▶ **Tasks**:
a) Using the passage on the Te Arawa Board, answer these:
(i) What share of district residents identified as Maori in the 2006 census?
(ii) What share of people of Maori descent in the district affiliate with Te Arawa/Taupo Iwi?
(iii) How many more months does the timeline allow the Council and Te Arawa to finalise policy making and implementation?
b) According to the passage on the Te Arawa Board, the rest of the district's people of Maori descent affiliate with groupings other than Te Arawa/Taupo Iwi. List all of those groupings.

▶ **Supplied passage**:
+---+
The model is flawed. It requires Council to co-opt two of the Board’s members on to its committees of the whole Council, one member on to all other committees, and half of all members of the committee hearing Resource Management Act applications. These nominees would have the same powers but not the responsibilities and accountabilities of elected councillors. Power without responsibility and accountability is the first step to tyranny.
The consequences are predictable. The 2006 census showed that 61% of residents in our district belong to a European ethnic group while 36% identify as Maori. Once co-opted members combine with those already elected to the RDC with Maori ancestry or affiliations, the Te Arawa Board would have undue influence.
The Treaty does not have supremacy in law. And although most Kiwis use its three articles to support post-colonial restorative justice through the Tribunal, they reject ambiguities over long-gone sovereignty as good reason for allocating disproportionate power in local government today.
The Te Arawa Board would also gain disproportionate power in Maoridom. The 2006 census showed that 24% of people of Maori descent in our district affiliate with Te Arawa/Taupo Iwi. The rest affiliate with Tauranga Moana/ Mataatua, Te Tai Tokerau/ Tamaki Makau Rau, Te Tairawhiti, and Waikato.
Mana whenua needs to be reconciled with ‘equality of voice,’ especially by women, ‘all equal before the law’ and ‘one person one vote’. Council needs to rethink the Te Arawa Partnerships Project in more inclusionary terms of cultural engagement.
What about costs? The proposed TeArawa Board would have a fully-funded administration parallel to the RDC with access to its information systems. True! Its CEO would answer only to the Te Arawa Board, appoint support staff (undoing the ‘right sizing’ reforms) and set up consultative committees to monitor and advise on RDC operations. The right to written explanations, if advice is not taken, will guarantee relitigation and operational paralysis. And all of these new costs would have to be met by the ratepayers.
The timeline allows two more months for the Council and Te Arawa to finalise policy making and implementation. There is no space for the Mayor’s oft-promised consultations with other stakeholders prior to making fundamental changes to their rights as citizens in a representative democracy.
+---+
▶ **Entries shown**:
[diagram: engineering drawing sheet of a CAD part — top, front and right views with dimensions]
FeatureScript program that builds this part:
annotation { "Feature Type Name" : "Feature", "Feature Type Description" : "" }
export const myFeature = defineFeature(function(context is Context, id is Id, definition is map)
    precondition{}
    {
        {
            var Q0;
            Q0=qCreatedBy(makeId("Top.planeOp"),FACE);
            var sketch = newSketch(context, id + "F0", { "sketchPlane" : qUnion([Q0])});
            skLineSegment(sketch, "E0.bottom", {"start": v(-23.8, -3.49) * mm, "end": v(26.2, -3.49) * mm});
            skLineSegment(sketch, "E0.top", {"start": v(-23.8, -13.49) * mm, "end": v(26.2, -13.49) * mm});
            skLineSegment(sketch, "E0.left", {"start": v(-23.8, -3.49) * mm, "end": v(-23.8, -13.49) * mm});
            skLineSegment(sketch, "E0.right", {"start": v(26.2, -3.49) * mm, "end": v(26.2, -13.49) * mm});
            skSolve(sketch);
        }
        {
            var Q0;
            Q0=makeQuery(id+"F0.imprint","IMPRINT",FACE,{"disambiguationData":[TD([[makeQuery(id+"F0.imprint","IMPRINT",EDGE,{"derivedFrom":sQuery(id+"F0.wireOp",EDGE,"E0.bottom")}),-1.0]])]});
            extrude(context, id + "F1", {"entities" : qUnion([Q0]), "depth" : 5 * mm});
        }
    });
+---+
▶ **Answers in order**:
a)
(i) 36%
(ii) 24%
(iii) Two

b)
Tauranga Moana/Mataatua
Te Tai Tokerau/Tamaki Makau Rau
Te Tairawhiti
Waikato